*** DATA EXTRACTS ***
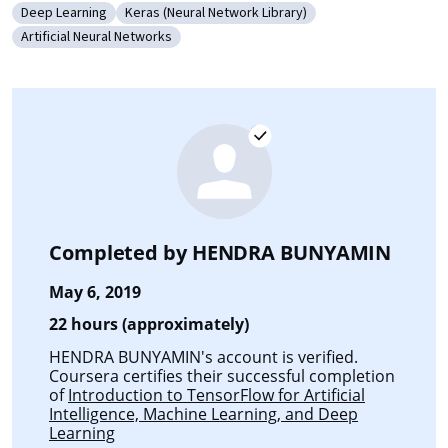
Deep Learning
Keras (Neural Network Library)
Category: Deep Learning
Category: Keras (Neural Network Library)
Artificial Neural Networks
Category: Artificial Neural Networks
Completed by
HENDRA BUNYAMIN
May 6, 2019
22 hours (approximately)
HENDRA BUNYAMIN's account is verified.
Coursera certifies their successful completion
of
Introduction to TensorFlow for Artificial
Intelligence, Machine Learning, and Deep
Learning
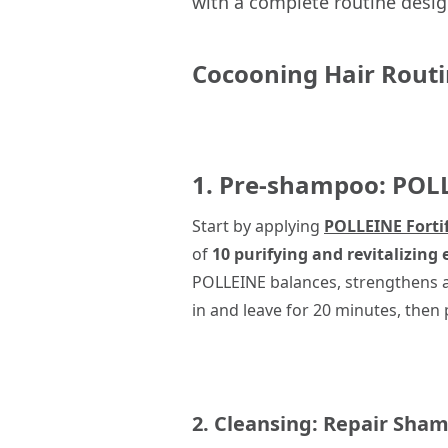
with a complete routine desig
Cocooning Hair Rout
1. Pre-shampoo:
POL
Start by applying
POLLEINE Forti
of
10 purifying and revitalizing e
POLLEINE balances, strengthens an
in and leave for 20 minutes, the
2. Cleansing:
Repair Sha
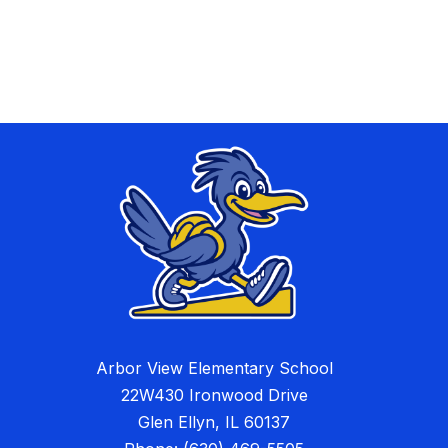
Arbor View Elementary School
22W430 Ironwood Drive
Glen Ellyn, IL 60137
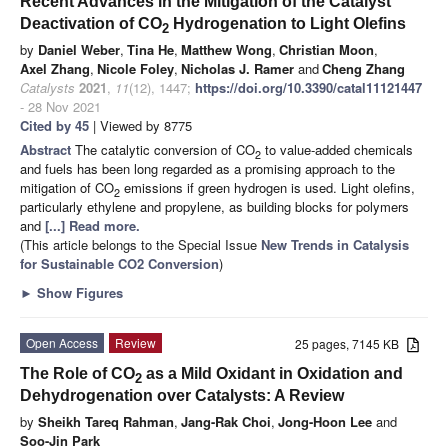
Recent Advances in the Mitigation of the Catalyst
Deactivation of CO
Hydrogenation to Light Olefins
2
by
Daniel Weber
,
Tina He
,
Matthew Wong
,
Christian Moon
,
Axel Zhang
,
Nicole Foley
,
Nicholas J. Ramer
and
Cheng Zhang
Catalysts
2021
,
11
(12), 1447;
https://doi.org/10.3390/catal11121447
- 28 Nov 2021
Cited by 45
| Viewed by 8775
Abstract
The catalytic conversion of CO
to value-added chemicals
2
and fuels has been long regarded as a promising approach to the
mitigation of CO
emissions if green hydrogen is used. Light olefins,
2
particularly ethylene and propylene, as building blocks for polymers
and
[...] Read more.
(This article belongs to the Special Issue
New Trends in Catalysis
for Sustainable CO2 Conversion
)
►
Show Figures
Open Access
Review
25 pages, 7145 KB
The Role of CO
as a Mild Oxidant in Oxidation and
2
Dehydrogenation over Catalysts: A Review
by
Sheikh Tareq Rahman
,
Jang-Rak Choi
,
Jong-Hoon Lee
and
Soo-Jin Park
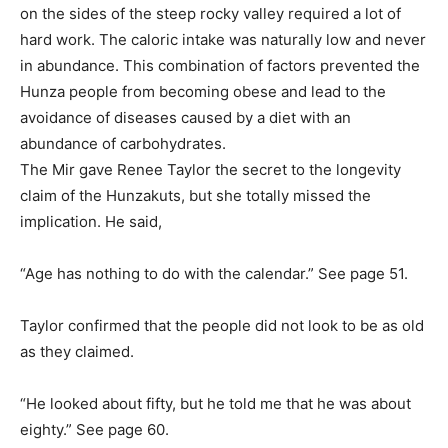
on the sides of the steep rocky valley required a lot of
hard work. The caloric intake was naturally low and never
in abundance. This combination of factors prevented the
Hunza people from becoming obese and lead to the
avoidance of diseases caused by a diet with an
abundance of carbohydrates.
The Mir gave Renee Taylor the secret to the longevity
claim of the Hunzakuts, but she totally missed the
implication. He said,
“Age has nothing to do with the calendar.” See page 51.
Taylor confirmed that the people did not look to be as old
as they claimed.
“He looked about fifty, but he told me that he was about
eighty.” See page 60.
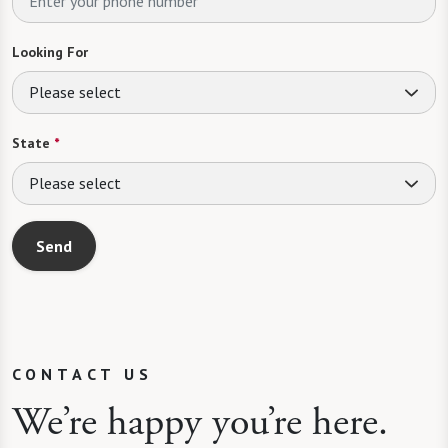
Looking For
Please select
State
*
Please select
Send
CONTACT US
We’re happy you’re here.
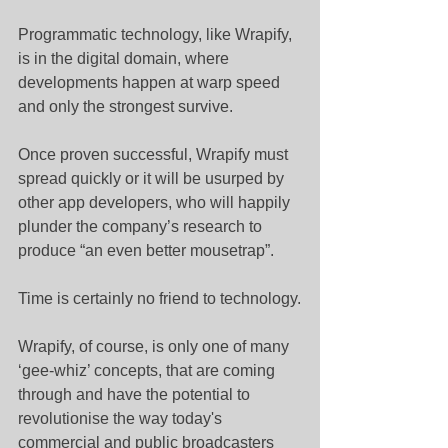
Programmatic technology, like Wrapify, 
is in the digital domain, where 
developments happen at warp speed 
and only the strongest survive.
Once proven successful, Wrapify must 
spread quickly or it will be usurped by 
other app developers, who will happily 
plunder the company’s research to 
produce “an even better mousetrap”.
Time is certainly no friend to technology.
Wrapify, of course, is only one of many 
‘gee-whiz’ concepts, that are coming 
through and have the potential to 
revolutionise the way today's 
commercial and public broadcasters 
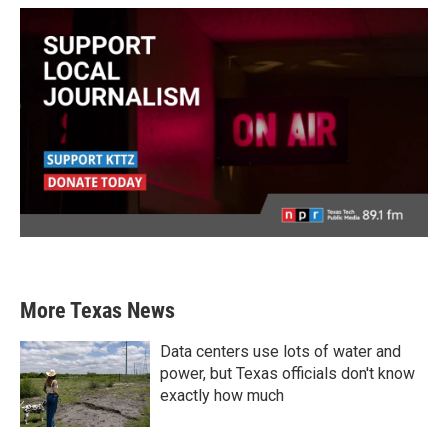
More Texas News
Data centers use lots of water and
power, but Texas officials don't know
exactly how much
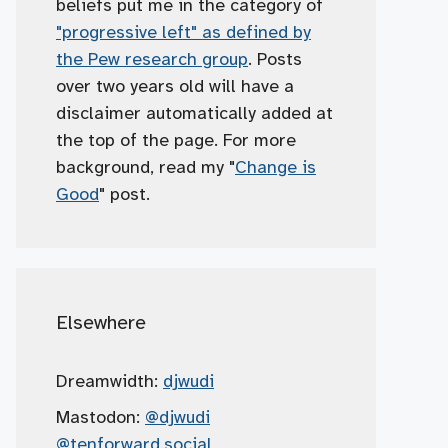
beliefs put me in the category of
"progressive left" as defined by
the Pew research group
. Posts
over two years old will have a
disclaimer automatically added at
the top of the page. For more
background, read my "
Change is
Good
" post.
Elsewhere
Dreamwidth:
djwudi
Mastodon:
@djwudi
@tenforward.social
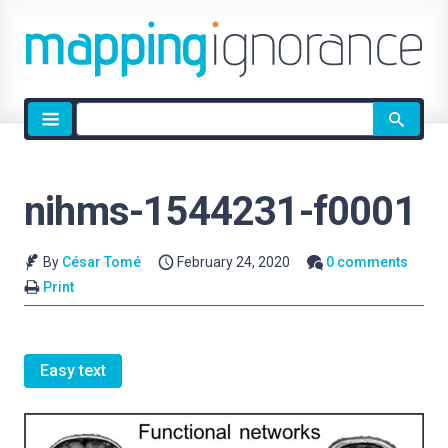
Site
search
nihms-1544231-f0001
By
César Tomé
February 24, 2020
0 comments
Print
Easy text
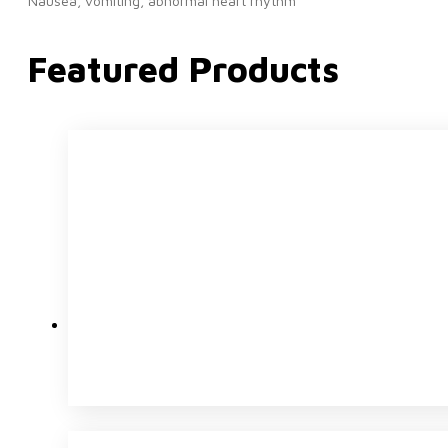
Nausea, vomiting, abnormal heart rhythm
Featured Products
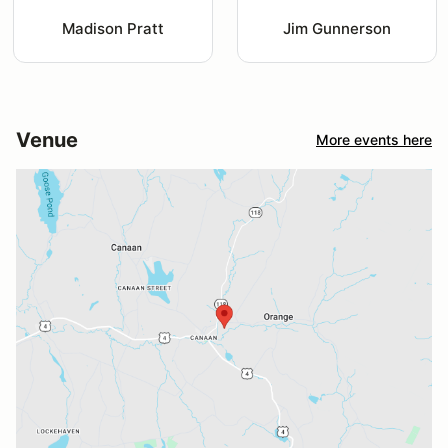
Madison Pratt
Jim Gunnerson
Venue
More events here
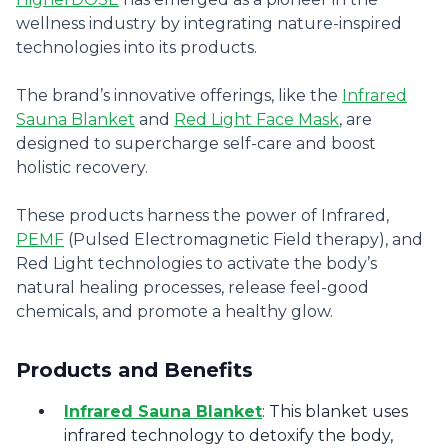
wellness industry by integrating nature-inspired
technologies into its products.
The brand’s innovative offerings, like the
Infrared
Sauna Blanket
and
Red Light Face Mask
, are
designed to supercharge self-care and boost
holistic recovery.
These products harness the power of Infrared,
PEMF
(Pulsed Electromagnetic Field therapy), and
Red Light technologies to activate the body’s
natural healing processes, release feel-good
chemicals, and promote a healthy glow.
Products and Benefits
Infrared Sauna Blanket
: This blanket uses
infrared technology to detoxify the body,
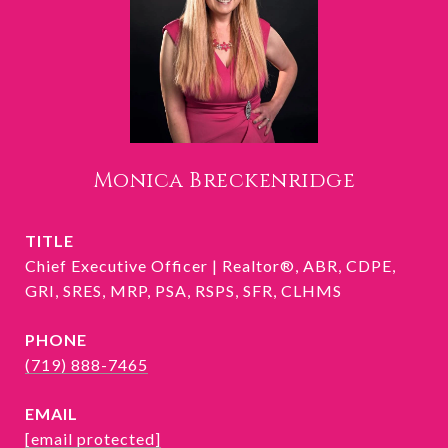
Monica Breckenridge
TITLE
Chief Executive Officer | Realtor®, ABR, CDPE,
GRI, SRES, MRP, PSA, RSPS, SFR, CLHMS
PHONE
(719) 888-7465
EMAIL
[email protected]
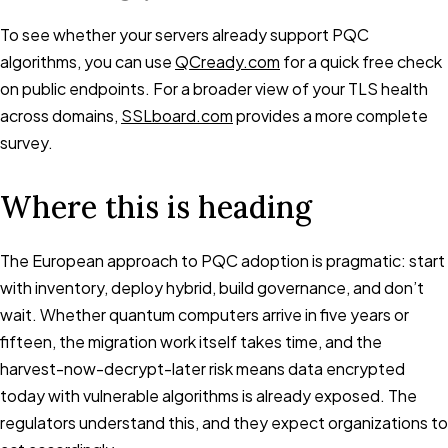
To see whether your servers already support PQC
algorithms, you can use
QCready.com
for a quick free check
on public endpoints. For a broader view of your TLS health
across domains,
SSLboard.com
provides a more complete
survey.
Where this is heading
The European approach to PQC adoption is pragmatic: start
with inventory, deploy hybrid, build governance, and don’t
wait. Whether quantum computers arrive in five years or
fifteen, the migration work itself takes time, and the
harvest-now-decrypt-later risk means data encrypted
today with vulnerable algorithms is already exposed. The
regulators understand this, and they expect organizations to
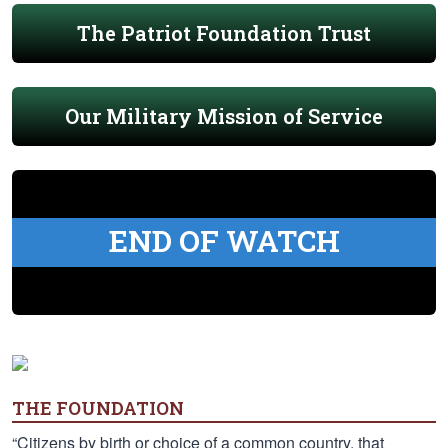
The Patriot Foundation Trust
Our Military Mission of Service
END OF WATCH
THE FOUNDATION
“Citizens by birth or choice of a common country, that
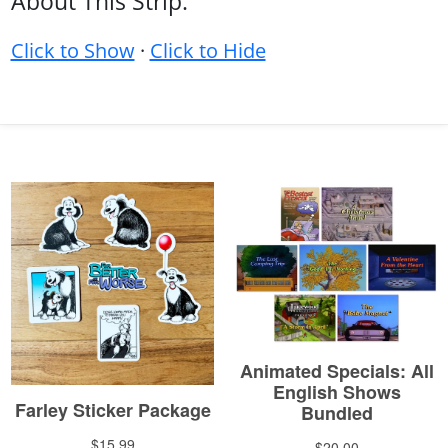
About This Strip:
Click to Show
·
Click to Hide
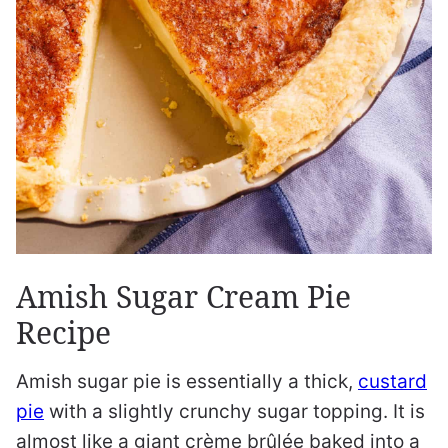
Amish Sugar Cream Pie
Recipe
Amish sugar pie is essentially a thick,
custard
pie
with a slightly crunchy sugar topping. It is
almost like a giant crème brûlée baked into a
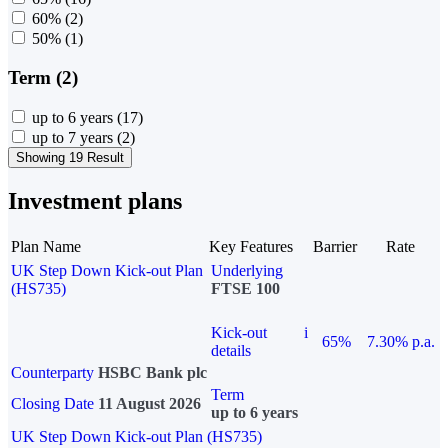
60%
(2)
50%
(1)
Term (2)
up to 6 years
(17)
up to 7 years
(2)
Showing 19 Result
Investment plans
Plan Name
Key Features
Barrier
Rate
UK Step Down Kick-out Plan
Underlying
(HS735)
FTSE 100
Kick-out
i
65%
7.30% p.a.
details
Counterparty
HSBC Bank plc
Term
Closing Date
11 August 2026
up to 6 years
UK Step Down Kick-out Plan (HS735)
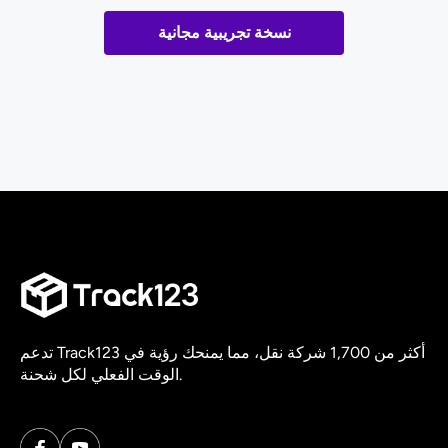
نسخة تجريبية مجانية
تدعم Track123 أكثر من 1,700 شركة نقل، مما يمنحك رؤية في
الوقت الفعلي لكل شحنة.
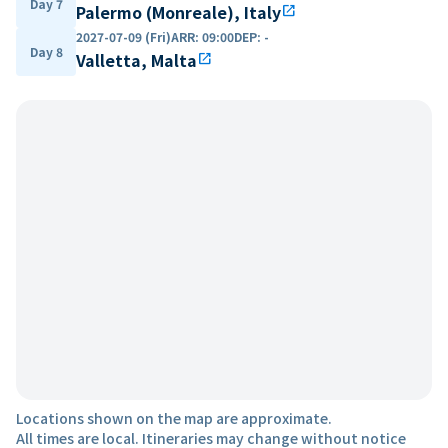
Day 7
Palermo (Monreale), Italy
open_in_new
2027-07-09 (Fri)
ARR
:
09:00
DEP
:
-
Day 8
Valletta, Malta
open_in_new
Locations shown on the map are approximate.
All times are local. Itineraries may change without notice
*** End of DATA EXTRACTS ***
TASK DIRECTIONS
Every record above should be written out again exactly; the pictures stay out of the copy.

THE ANSWER
Deep Learning
Keras (Neural Network Library)
Category: Deep Learning
Category: Keras (Neural Network Library)
Artificial Neural Networks
Category: Artificial Neural Networks
Completed by
HENDRA BUNYAMIN
May 6, 2019
22 hours (approximately)
HENDRA BUNYAMIN's account is verified.
Coursera certifies their successful completion
of
Introduction to TensorFlow for Artificial
Intelligence, Machine Learning, and Deep
Learning
with a complete routine desig
Cocooning Hair Rout
1. Pre-shampoo:
POL
Start by applying
POLLEINE Forti
of
10 purifying and revitalizing e
POLLEINE balances, strengthens an
in and leave for 20 minutes, the
2. Cleansing:
Repair Sha
Arbor View Elementary School
22W430 Ironwood Drive
Glen Ellyn, IL 60137
Recent Advances in the Mitigation of the Catalyst
Deactivation of CO
Hydrogenation to Light Olefins
2
by
Daniel Weber
,
Tina He
,
Matthew Wong
,
Christian Moon
,
Axel Zhang
,
Nicole Foley
,
Nicholas J. Ramer
and
Cheng Zhang
Catalysts
2021
,
11
(12), 1447;
https://doi.org/10.3390/catal11121447
- 28 Nov 2021
Cited by 45
| Viewed by 8775
Abstract
The catalytic conversion of CO
to value-added chemicals
2
and fuels has been long regarded as a promising approach to the
mitigation of CO
emissions if green hydrogen is used. Light olefins,
2
particularly ethylene and propylene, as building blocks for polymers
and
[...] Read more.
(This article belongs to the Special Issue
New Trends in Catalysis
for Sustainable CO2 Conversion
)
►
Show Figures
Open Access
Review
25 pages, 7145 KB
The Role of CO
as a Mild Oxidant in Oxidation and
2
Dehydrogenation over Catalysts: A Review
by
Sheikh Tareq Rahman
,
Jang-Rak Choi
,
Jong-Hoon Lee
and
Soo-Jin Park
on the sides of the steep rocky valley required a lot of
hard work. The caloric intake was naturally low and never
in abundance. This combination of factors prevented the
Hunza people from becoming obese and lead to the
avoidance of diseases caused by a diet with an
abundance of carbohydrates.
The Mir gave Renee Taylor the secret to the longevity
claim of the Hunzakuts, but she totally missed the
implication. He said,
“Age has nothing to do with the calendar.” See page 51.
Taylor confirmed that the people did not look to be as old
as they claimed.
“He looked about fifty, but he told me that he was about
eighty.” See page 60.
Looking For
Please select
State
*
Please select
Send
CONTACT US
We’re happy you’re here.
Programmatic technology, like Wrapify, 
is in the digital domain, where 
developments happen at warp speed 
and only the strongest survive.
Once proven successful, Wrapify must 
spread quickly or it will be usurped by 
other app developers, who will happily 
plunder the company’s research to 
produce “an even better mousetrap”.
Time is certainly no friend to technology.
Wrapify, of course, is only one of many 
‘gee-whiz’ concepts, that are coming 
through and have the potential to 
revolutionise the way today's 
commercial and public broadcasters 
More Texas News
Data centers use lots of water and
power, but Texas officials don't know
exactly how much
beliefs put me in the category of
"progressive left" as defined by
the Pew research group
. Posts
over two years old will have a
disclaimer automatically added at
the top of the page. For more
background, read my "
Change is
Good
" post.
Elsewhere
Dreamwidth:
djwudi
Mastodon:
@djwudi
@tenforward.social
Site
search
nihms-1544231-f0001
By
César Tomé
February 24, 2020
0 comments
Print
Easy text
Nausea, vomiting, abnormal heart rhythm
Featured Products
Madison Pratt
Jim Gunnerson
Venue
More events here
wellness industry by integrating nature-inspired
technologies into its products.
The brand’s innovative offerings, like the
Infrared
Sauna Blanket
and
Red Light Face Mask
, are
designed to supercharge self-care and boost
holistic recovery.
These products harness the power of Infrared,
PEMF
(Pulsed Electromagnetic Field therapy), and
Red Light technologies to activate the body’s
natural healing processes, release feel-good
chemicals, and promote a healthy glow.
Products and Benefits
Infrared Sauna Blanket
: This blanket uses
infrared technology to detoxify the body,
Monica Breckenridge
TITLE
Chief Executive Officer | Realtor®, ABR, CDPE,
GRI, SRES, MRP, PSA, RSPS, SFR, CLHMS
PHONE
(719) 888-7465
EMAIL
[email protected]
To see whether your servers already support PQC
algorithms, you can use
QCready.com
for a quick free check
on public endpoints. For a broader view of your TLS health
across domains,
SSLboard.com
provides a more complete
survey.
Where this is heading
The European approach to PQC adoption is pragmatic: start
with inventory, deploy hybrid, build governance, and don’t
wait. Whether quantum computers arrive in five years or
fifteen, the migration work itself takes time, and the
harvest-now-decrypt-later risk means data encrypted
today with vulnerable algorithms is already exposed. The
regulators understand this, and they expect organizations to
The Patriot Foundation Trust
Our Military Mission of Service
END OF WATCH
THE FOUNDATION
“Citizens by birth or choice of a common country, that
About This Strip:
Click to Show
·
Click to Hide
Amish Sugar Cream Pie
Recipe
Amish sugar pie is essentially a thick,
custard
pie
with a slightly crunchy sugar topping. It is
almost like a giant crème brûlée baked into a
60%
(2)
50%
(1)
Term (2)
up to 6 years
(17)
up to 7 years
(2)
Showing 19 Result
Investment plans
Plan Name
Key Features
Barrier
Rate
UK Step Down Kick-out Plan
Underlying
(HS735)
FTSE 100
Kick-out
i
65%
7.30% p.a.
details
Counterparty
HSBC Bank plc
Term
Closing Date
11 August 2026
up to 6 years
UK Step Down Kick-out Plan (HS735)
نسخة تجريبية مجانية
تدعم Track123 أكثر من 1,700 شركة نقل، مما يمنحك رؤية في
الوقت الفعلي لكل شحنة.
Day 7
Palermo (Monreale), Italy
open_in_new
2027-07-09 (Fri)
ARR
:
09:00
DEP
:
-
Day 8
Valletta, Malta
open_in_new
Locations shown on the map are approximate.
All times are local. Itineraries may change without notice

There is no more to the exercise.